The chapter deals with the procedure for granting recognition of stock exchanges by the Government. Power of Stock exchanges to make rules and bye-laws, supercession of stock exchanges etc. The central government on being satisfied that the rules, bye-laws of the stock exchange ensure fair-trading and protect investor's interest grants recognition to the stock exchange.

Supervision and control of recognized stock exchanges

Stock exchanges are subject to Government supervision and control. The Securities Contracts (Regulation) Act empowers the Government to make enquiries into the affairs of a recognized stock exchange, supersede the governing body, take over properties, to suspend its business, withdraw recognition and to take complete control. Presently the Government exercises these control through a statutory authority called SEBI (Securities and Exchange Board of India).

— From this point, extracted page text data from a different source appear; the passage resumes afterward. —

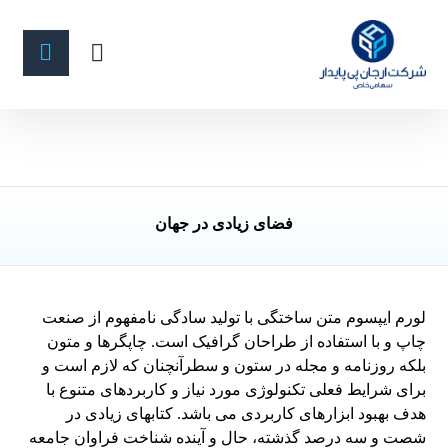
فضای زیادی در جهان
لورم ایپسوم متن ساختگی با تولید سادگی نامفهوم از صنعت
چاپ و با استفاده از طراحان گرافیک است. چاپگرها و متون
بلکه روزنامه و مجله در ستون و سطرآنچنان که لازم است و
برای شرایط فعلی تکنولوژی مورد نیاز و کاربردهای متنوع با
هدف بهبود ابزارهای کاربردی می باشد. کتابهای زیادی در
شصت و سه درصد گذشته، حال و آینده شناخت فراوان جامعه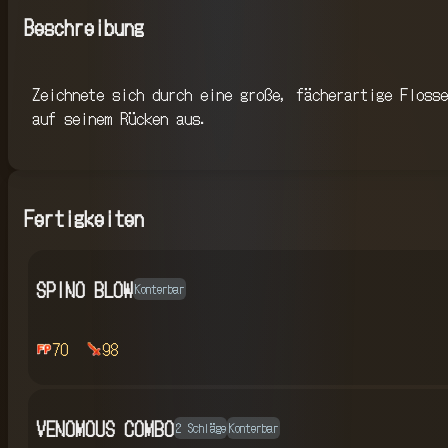
Beschreibung
Zeichnete sich durch eine große, fächerartige Flosse
auf seinem Rücken aus.
Fertigkeiten
SPINO BLOW
Konterbar
70
98
VENOMOUS COMBO
2 Schläge
Konterbar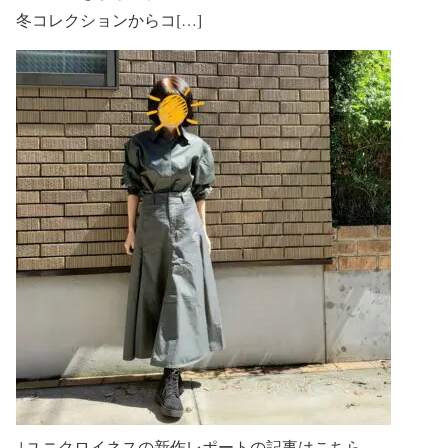
冬コレクションからコ[…]
↓ユニクロイネスの新作レポートの記事はこちら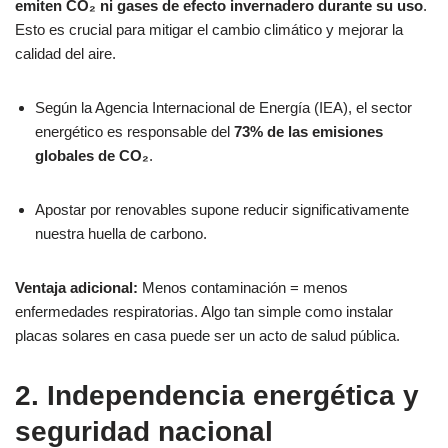
emiten CO₂ ni gases de efecto invernadero durante su uso
.
Esto es crucial para mitigar el cambio climático y mejorar la
calidad del aire.
Según la Agencia Internacional de Energía (IEA), el sector
energético es responsable del
73% de las emisiones
globales de CO₂
.
Apostar por renovables supone reducir significativamente
nuestra huella de carbono.
Ventaja adicional:
Menos contaminación = menos
enfermedades respiratorias. Algo tan simple como instalar
placas solares en casa puede ser un acto de salud pública.
2. Independencia energética y
seguridad nacional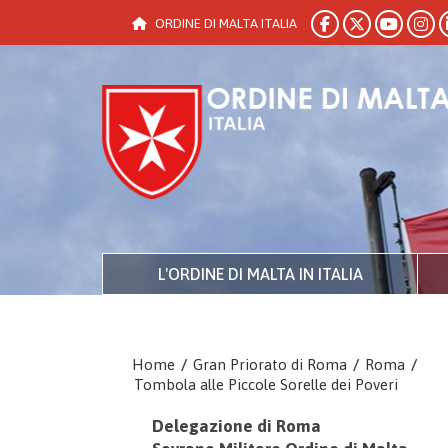
ORDINE DI MALTA ITALIA
L'ORDINE DI MALTA IN ITALIA
Home
/
Gran Priorato di Roma
/
Roma
/
Tombola alle Piccole Sorelle dei Poveri
Delegazione di Roma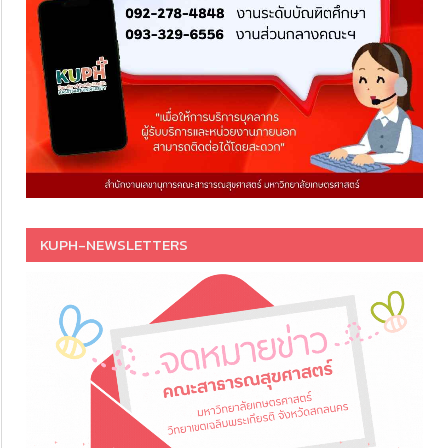
KUPH-NEWSLETTERS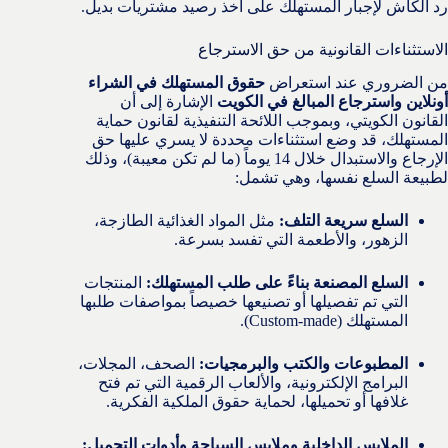
رد الكاش لإجبار المستهلك على أخذ رصيد مشتريات بديل.
الاستثناءات القانونية من حق الاسترجاع
من الضروري عند استعراض
حقوق المستهلك في الشراء
أونلاين واسترجاع المبالغ في الكويت
الإشارة إلى أن
القانون الكويتي، وبموجب اللائحة التنفيذية لقانون حماية
المستهلك، قد وضع استثناءات محددة لا يسري عليها حق
الإرجاع والاستبدال خلال 14 يوماً (ما لم تكن معيبة)، وذلك
لطبيعة السلع نفسها، وهي تشمل:
السلع سريعة التلف:
مثل المواد الغذائية الطازجة،
الزهور، والأطعمة التي تفسد بسرعة.
السلع المصنعة بناءً على طلب المستهلك:
المنتجات
التي تم تفصيلها أو تصنيعها خصيصاً بمواصفات طلبها
المستهلك (Custom-made).
المطبوعات والكتب والبرمجيات:
الصحف، المجلات،
البرامج الإلكترونية، والألعاب الرقمية التي تم فتح
غلافها أو تحميلها، لحماية حقوق الملكية الفكرية.
الملابس الداخلية وملابس السباحة وأدوات التجميل: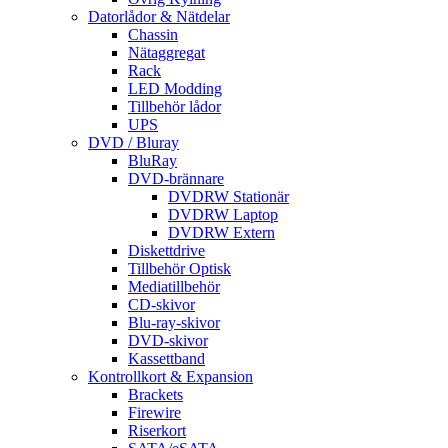
Datorlådor & Nätdelar
Chassin
Nätaggregat
Rack
LED Modding
Tillbehör lådor
UPS
DVD / Bluray
BluRay
DVD-brännare
DVDRW Stationär
DVDRW Laptop
DVDRW Extern
Diskettdrive
Tillbehör Optisk
Mediatillbehör
CD-skivor
Blu-ray-skivor
DVD-skivor
Kassettband
Kontrollkort & Expansion
Brackets
Firewire
Riserkort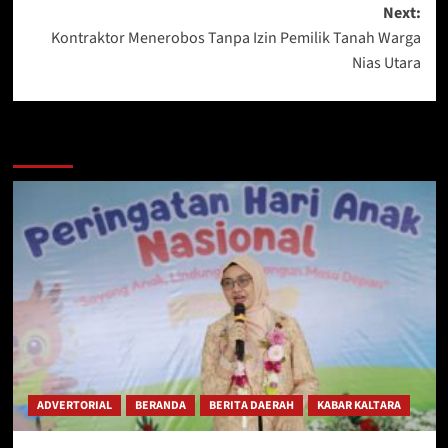
Next:
Kontraktor Menerobos Tanpa Izin Pemilik Tanah Warga
Nias Utara
Berita Lainnya
ADVERTORIAL
BERANDA
BERITA DAERAH
KABAR KALTARA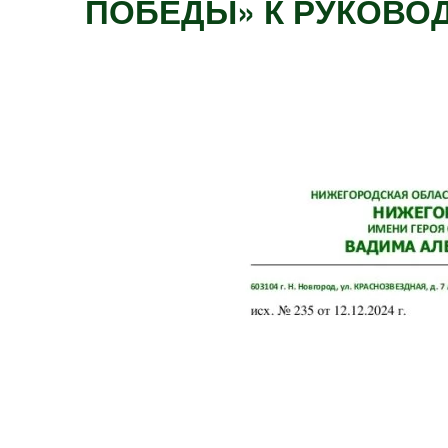
ПОБЕДЫ» К РУКОВОД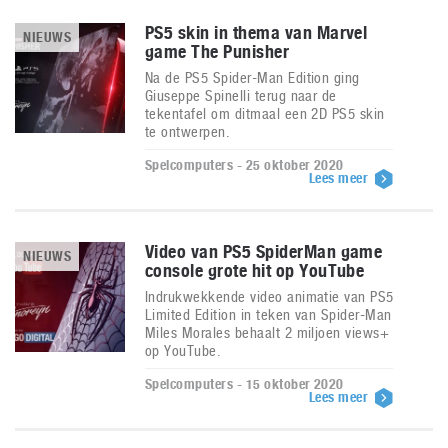
PS5 skin in thema van Marvel
NIEUWS
game The Punisher
Na de PS5 Spider-Man Edition ging
Giuseppe Spinelli terug naar de
tekentafel om ditmaal een 2D PS5 skin
te ontwerpen.
Spelcomputers - 25 oktober 2020
Lees meer
Video van PS5 SpiderMan game
NIEUWS
console grote hit op YouTube
Indrukwekkende video animatie van PS5
Limited Edition in teken van Spider-Man
Miles Morales behaalt 2 miljoen views+
op YouTube.
Spelcomputers - 15 oktober 2020
Lees meer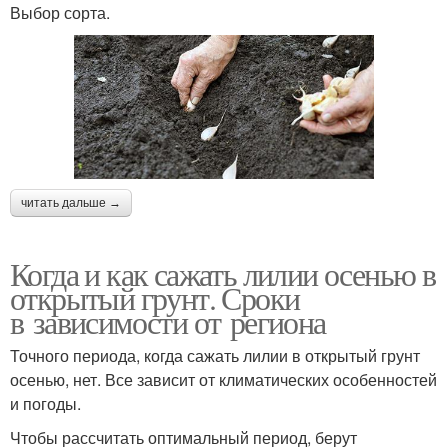
Выбор сорта.
читать дальше →
Когда и как сажать лилии осенью в
открытый грунт. Сроки
в зависимости от региона
Точного периода, когда сажать лилии в открытый грунт
осенью, нет. Все зависит от климатических особенностей
и погоды.
Чтобы рассчитать оптимальный период, берут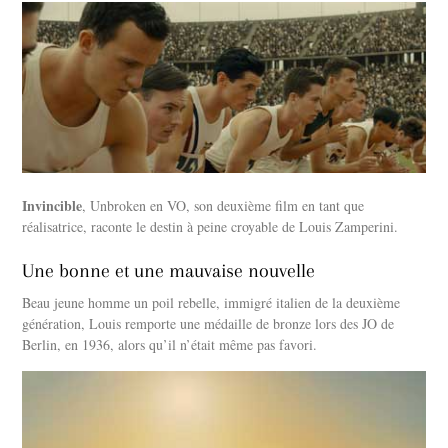
Invincible
, Unbroken en VO, son deuxième film en tant que
réalisatrice, raconte le destin à peine croyable de Louis Zamperini.
Une bonne et une mauvaise nouvelle
Beau jeune homme un poil rebelle, immigré italien de la deuxième
génération, Louis remporte une médaille de bronze lors des JO de
Berlin, en 1936, alors qu’il n’était même pas favori.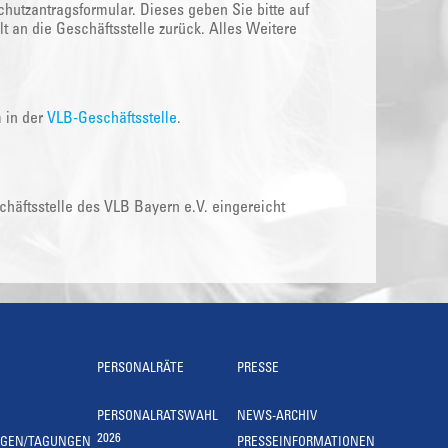
hutzantragsformular. Dieses geben Sie bitte auf
t an die Geschäftsstelle zurück. Alles Weitere
m in der
VLB-Geschäftsstelle
.
äftsstelle des VLB Bayern e.V. eingereicht
PERSONALRÄTE
PRESSE
PERSONALRATSWAHL
NEWS-ARCHIV
2026
NGEN/TAGUNGEN
PRESSEINFORMATIONEN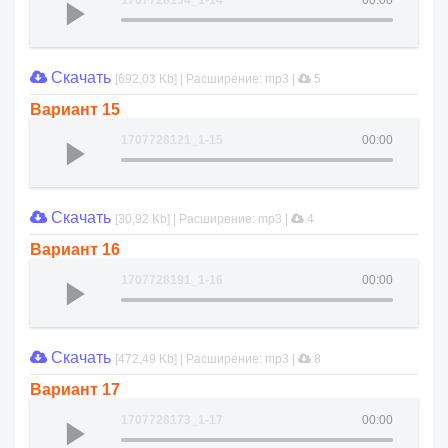
1707728134_1-14
00:00
Скачать
[692,03 Kb] | Расширение: mp3 |
5
Вариант 15
1707728121_1-15
00:00
Скачать
[30,92 Kb] | Расширение: mp3 |
4
Вариант 16
1707728191_1-16
00:00
Скачать
[472,49 Kb] | Расширение: mp3 |
8
Вариант 17
1707728173_1-17
00:00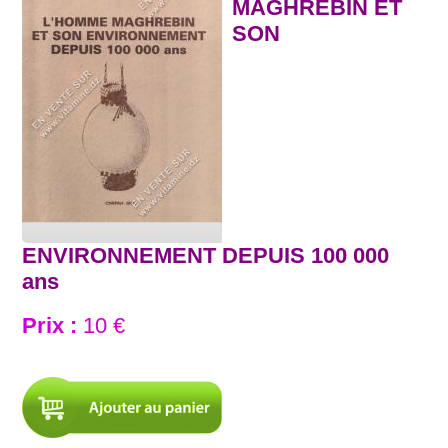
MAGHREBIN ET
SON
ENVIRONNEMENT DEPUIS 100 000
ans
Prix :
10 €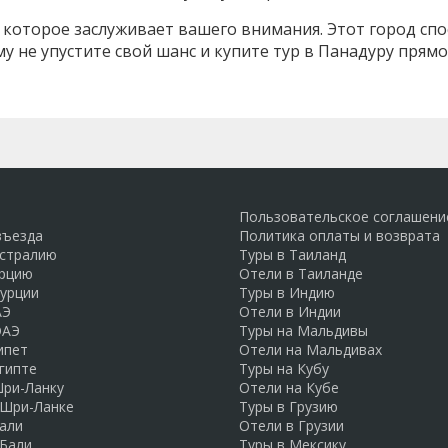
, которое заслуживает вашего внимания. Этот город сп
 не упустите свой шанс и купите тур в Панадуру прямо 
Пользовательское соглашени
въезда
Политика оплаты и возврата
встралию
Туры в Таиланд
урцию
Отели в Таиланде
Турции
Туры в Индию
АЭ
Отели в Индии
ОАЭ
Туры на Мальдивы
ипет
Отели на Мальдивах
гипте
Туры на Кубу
Шри-Ланку
Отели на Кубе
 Шри-Ланке
Туры в Грузию
али
Отели в Грузии
 Бали
Туры в Мексику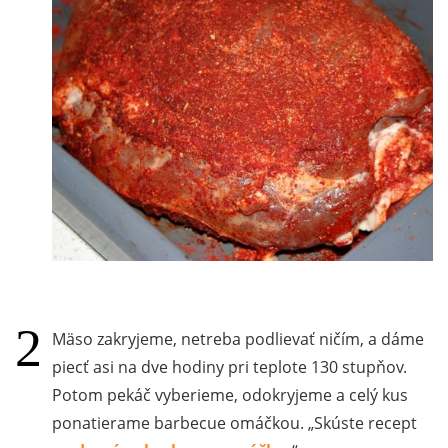
Mäso zakryjeme, netreba podlievať ničím, a dáme
piecť asi na dve hodiny pri teplote 130 stupňov.
Potom pekáč vyberieme, odokryjeme a celý kus
ponatierame barbecue omáčkou.
Skúste recept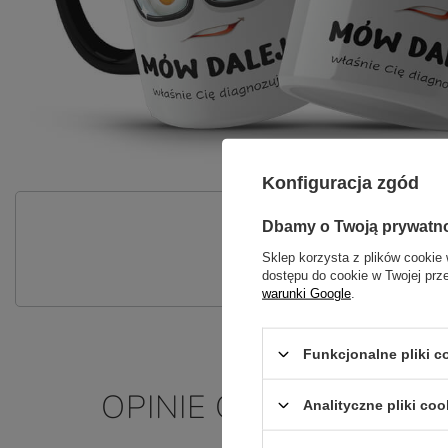
Konfiguracja zgód
P
Dbamy o Twoją prywatn
Zadaj pytanie a my odpowiemy nie
Sklep korzysta z plików cookie 
dostępu do cookie w Twojej prz
warunki Google
.
Funkcjonalne pliki 
OPINIE O KUBEK Z N
Analityczne pliki coo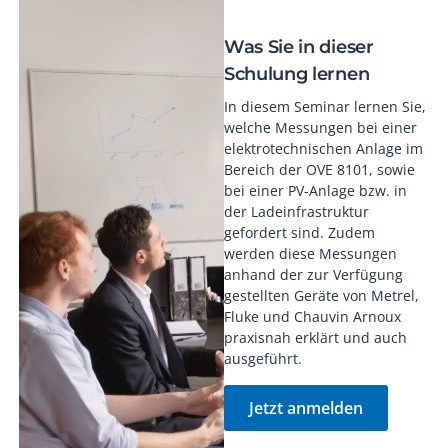
Was Sie in dieser
Schulung lernen
In diesem Seminar lernen Sie,
welche Messungen bei einer
elektrotechnischen Anlage im
Bereich der OVE 8101, sowie
bei einer PV-Anlage bzw. in
der Ladeinfrastruktur
gefordert sind. Zudem
werden diese Messungen
anhand der zur Verfügung
gestellten Geräte von Metrel,
Fluke und Chauvin Arnoux
praxisnah erklärt und auch
ausgeführt.
Jetzt anmelden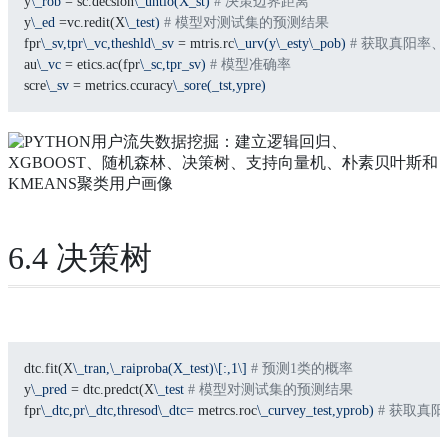
y
\_rob
 = sc.decsion
\_untio(X_st)
# 决策边界距离
y
\_ed
 =vc.redit(X
\_test)
# 模型对测试集的预测结果
fpr
\_sv,tpr\_vc,theshld\_sv
 = mtris.rc
\_urv(y\_esty\_pob)
# 获取真阳率
au
\_vc
 = etics.ac(fpr
\_sc,tpr_sv)
# 模型准确率
scre
\_sv
 = metrics.ccuracy
\_sore(_tst,ypre)
6.4 决策树
dtc.fit(X
\_tran,\_raiproba(X_test)\[:,1\]
# 预测1类的概率
y
\_pred
 = dtc.predct(X
\_test
# 模型对测试集的预测结果
fpr
\_dtc,pr\_dtc,thresod\_dtc=
 metrcs.roc
\_curvey_test,yprob)
# 获取真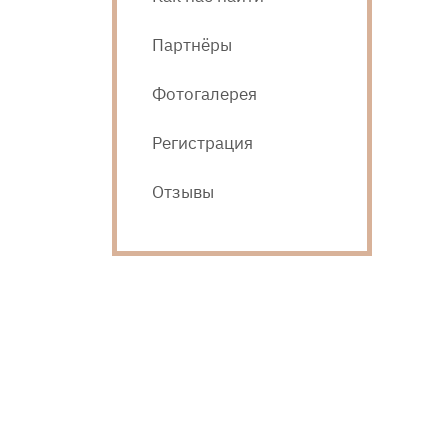
Партнёры
Фотогалерея
Регистрация
Отзывы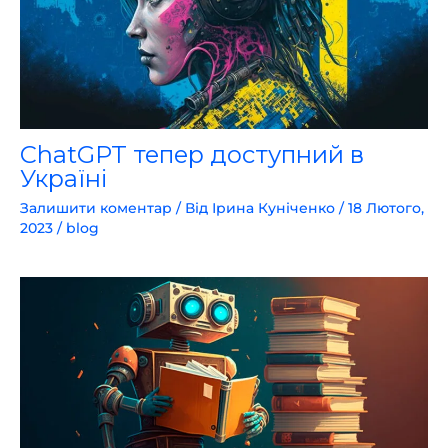
ChatGPT тепер доступний в
Україні
Залишити коментар
/ Від
Ірина Куніченко
/
18 Лютого,
2023
/
blog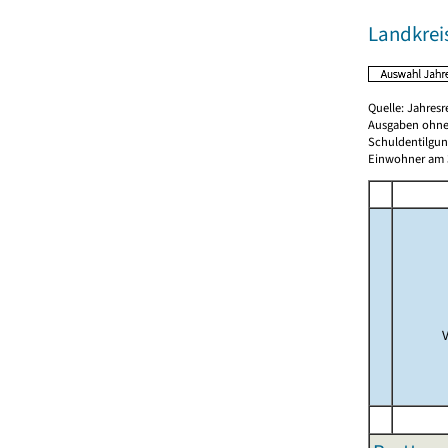
Landkrei
Quelle: Jahresr
Ausgaben ohne
Schuldentilgun
Einwohner am 3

  • Regulation of contracts in securities

    The Securities Contracts (Regulation) Act contains several provisions for strict regulation of contracts in securities transacted in the Stock exchanges. All contracts in securities, which are not entered into through, with, or between members of recognized stock exchanges, shall be illegal and punishable with fine or imprisonment. Members of a recognized stock exchange can act both as brokers and dealers. However no member can enter into contract as a principal with any person other than a member of recognized stock exchange.

  • Listing Of Securities Of Public Companies

    The Chapter deals with conditions for listing of securities and the right of appeal for a company against the decision of a stock exchange refusing to list its securities. The Central Government/ SEBI can require a public company to get its securities listed on a recognized stock exchange, it is deemed necessary or expedient in the interest of the trade or in the interest of the investors.